Preparing Formula Away From Home

When you’re traveling or out for the day, the easiest approach is to carry pre-measured powder in a clean, dry container and a separate bottle of water. Mix them together just before feeding. This avoids the two-hour room-temperature window entirely, since dry powder and sealed water are both shelf-stable on their own.

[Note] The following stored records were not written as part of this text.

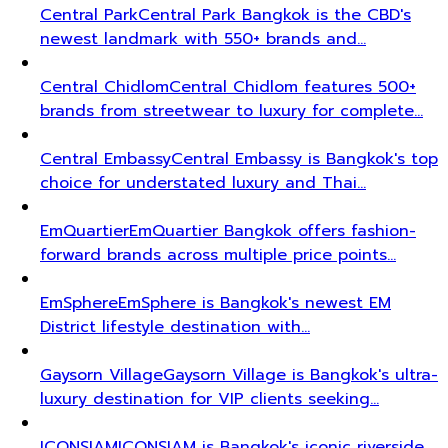
Central Park
Central Park Bangkok is the CBD's
newest landmark with 550+ brands and…
Central Chidlom
Central Chidlom features 500+
brands from streetwear to luxury for complete…
Central Embassy
Central Embassy is Bangkok's top
choice for understated luxury and Thai…
EmQuartier
EmQuartier Bangkok offers fashion-
forward brands across multiple price points…
EmSphere
EmSphere is Bangkok's newest EM
District lifestyle destination with…
Gaysorn Village
Gaysorn Village is Bangkok's ultra-
luxury destination for VIP clients seeking…
ICONSIAM
ICONSIAM is Bangkok's iconic riverside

If you’re mixing bottles in advance, pack them in an insulated cooler bag with ice packs and use them within 24 hours. Ready-to-feed single-serve bottles are another convenient option for travel since they require no mixing or refrigeration until opened. On flights, formula and water for infants are exempt from standard liquid restrictions, but expect them to be screened separately at security.

Common Mistakes to Avoid

A few errors come up repeatedly and are easy to prevent. Don’t use a scoop from a different formula brand; scoops are sized specifically for their product and aren’t interchangeable. Don’t add extra water to stretch the formula or extra powder to make it more filling. Both throw off the nutritional balance your baby needs.

Avoid storing mixed formula in the door of the fridge, where temperature fluctuates every time you open it. Don’t freeze formula; it separates and changes texture in ways that can affect how your baby digests it. And once a container of powdered formula is opened, use it within one month. Write the date you opened it on the lid so you don’t lose track.